Saved entries:

· · · · · · ·

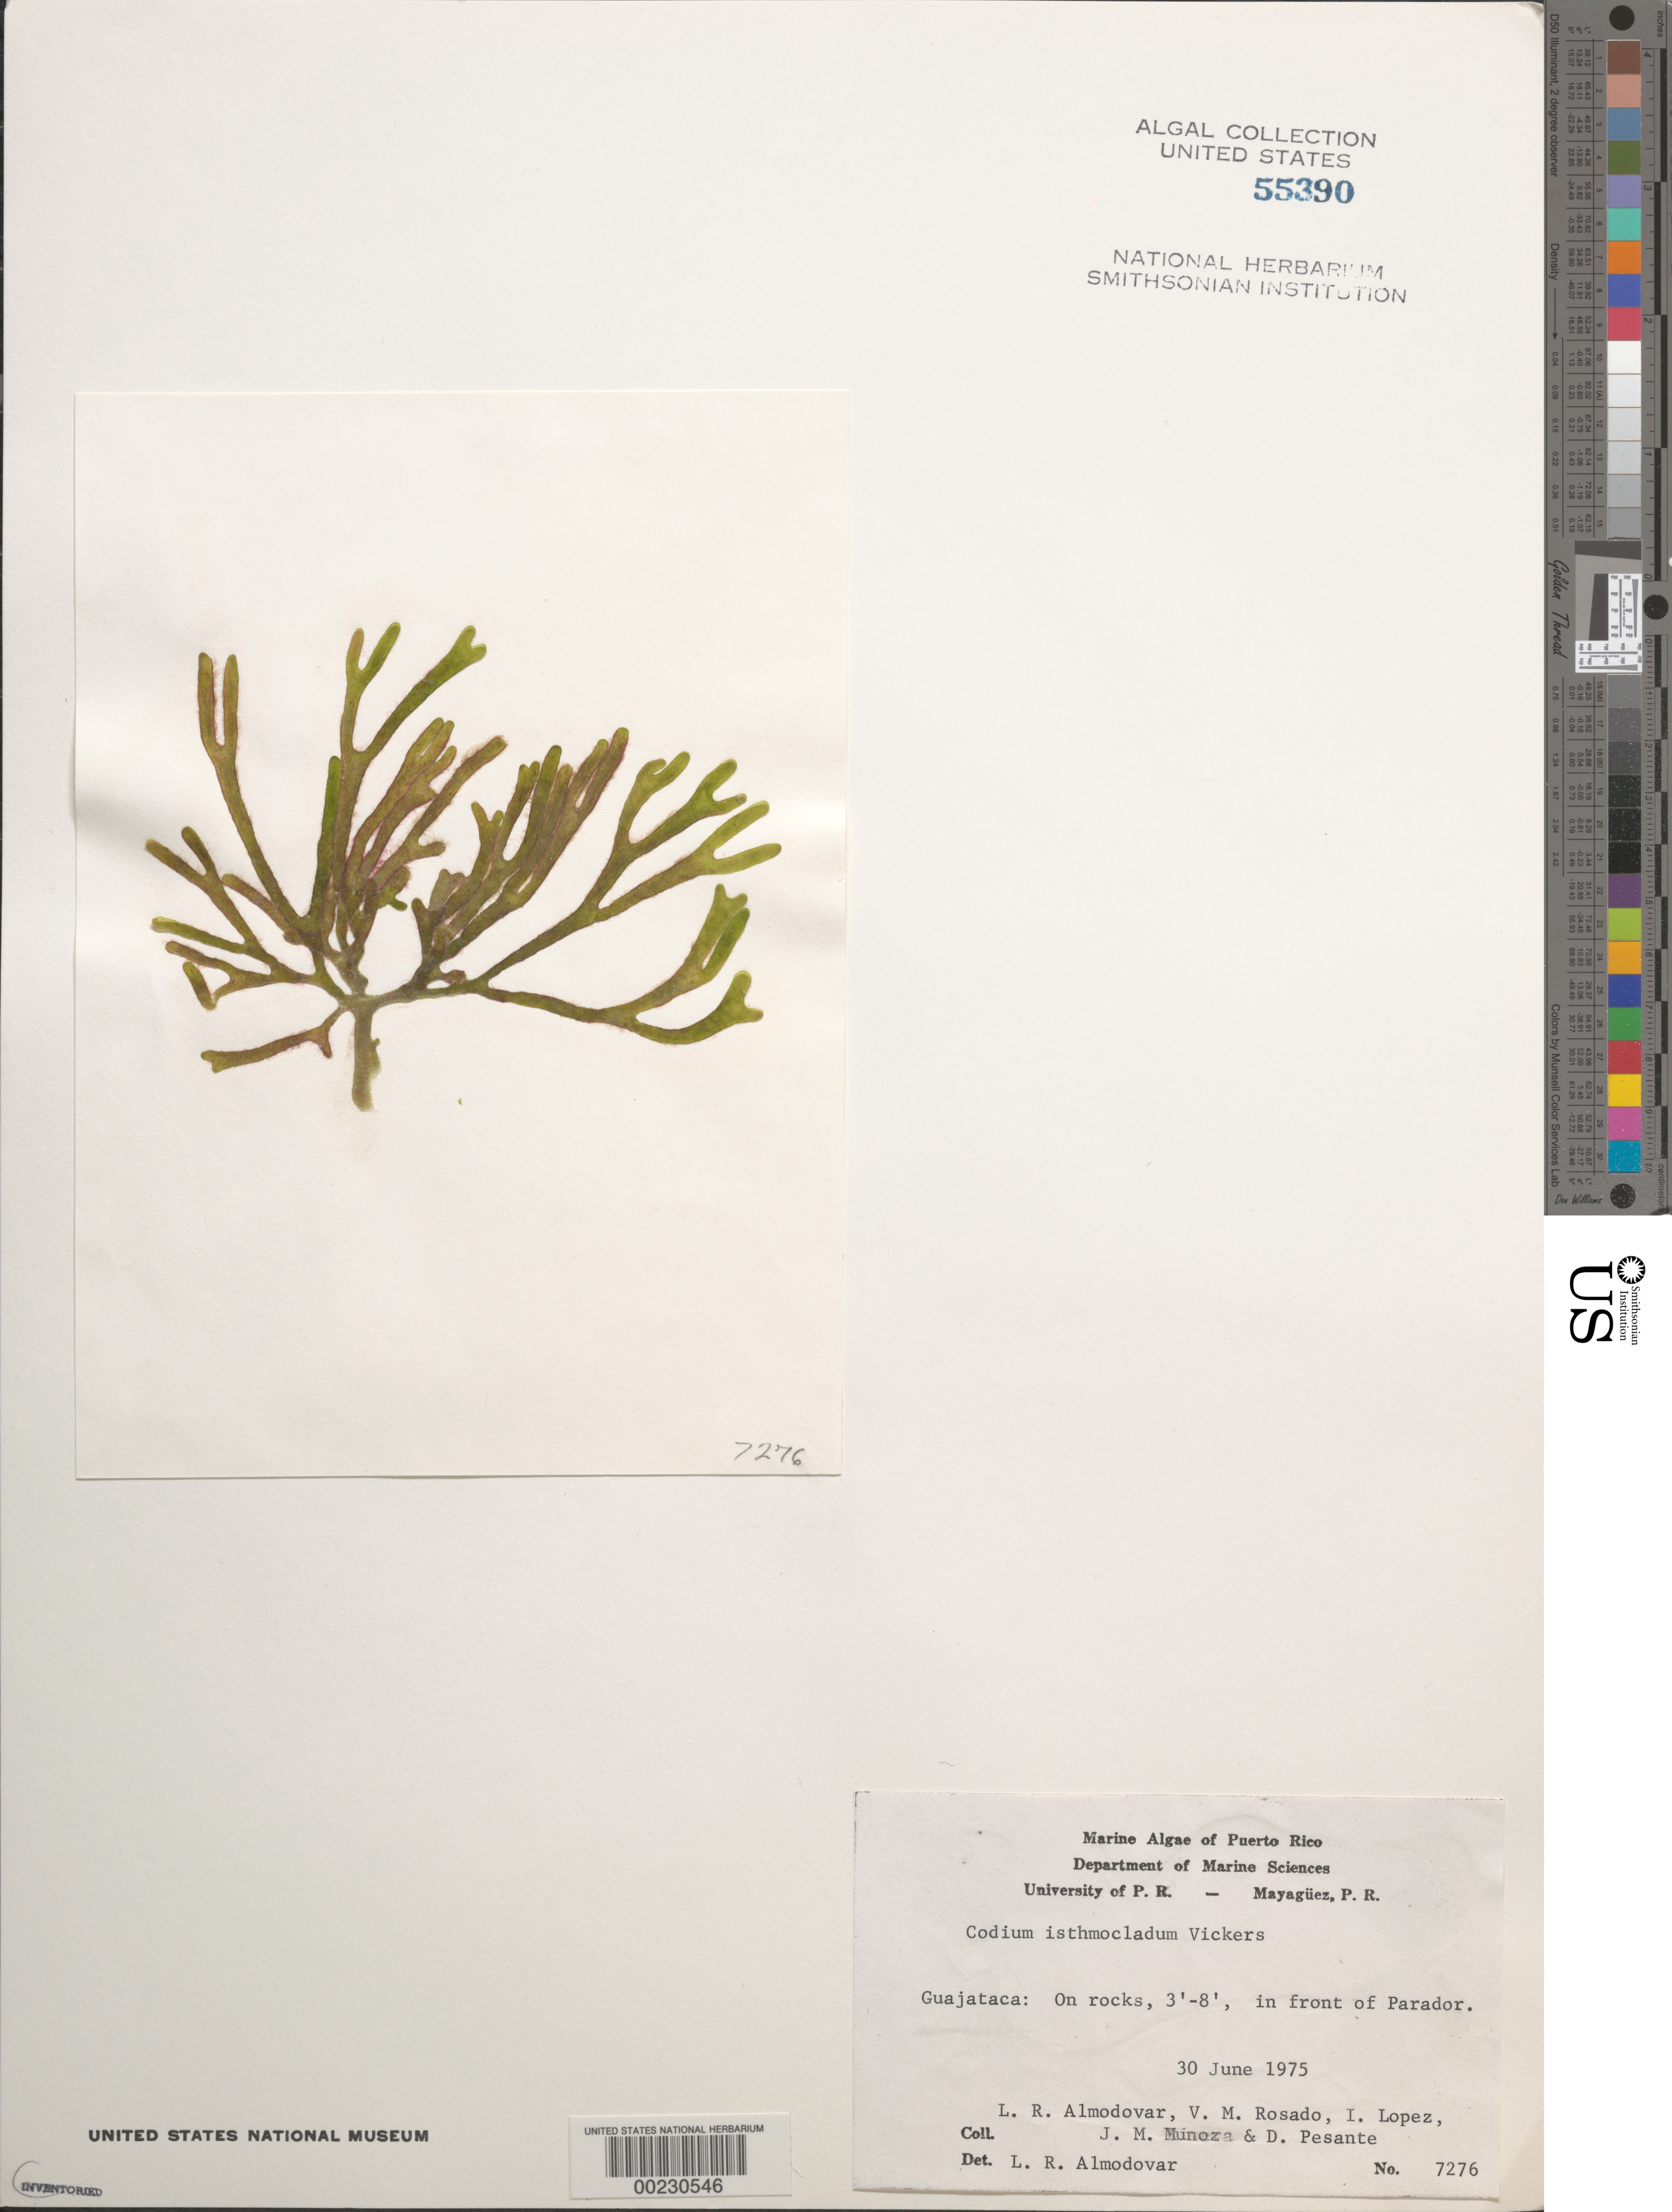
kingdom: Plantae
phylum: Chlorophyta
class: Ulvophyceae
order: Bryopsidales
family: Codiaceae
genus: Codium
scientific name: Codium isthmocladum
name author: Vickers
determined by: Almodovar, L. R.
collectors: L. Almodovar, V. Rosado, L. Lopez, J. Munoza & D. Pesante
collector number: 7276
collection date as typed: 30 Jun 1975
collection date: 1975-06-30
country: Puerto Rico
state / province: Guajataca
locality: Parador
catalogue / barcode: US 55390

· · · · · · ·

Task objective
Output the lines above verbatim, leaving the picture out.

Solved problem
kingdom: Plantae
phylum: Chlorophyta
class: Ulvophyceae
order: Bryopsidales
family: Codiaceae
genus: Codium
scientific name: Codium isthmocladum
name author: Vickers
determined by: Almodovar, L. R.
collectors: L. Almodovar, V. Rosado, L. Lopez, J. Munoza & D. Pesante
collector number: 7276
collection date as typed: 30 Jun 1975
collection date: 1975-06-30
country: Puerto Rico
state / province: Guajataca
locality: Parador
catalogue / barcode: US 55390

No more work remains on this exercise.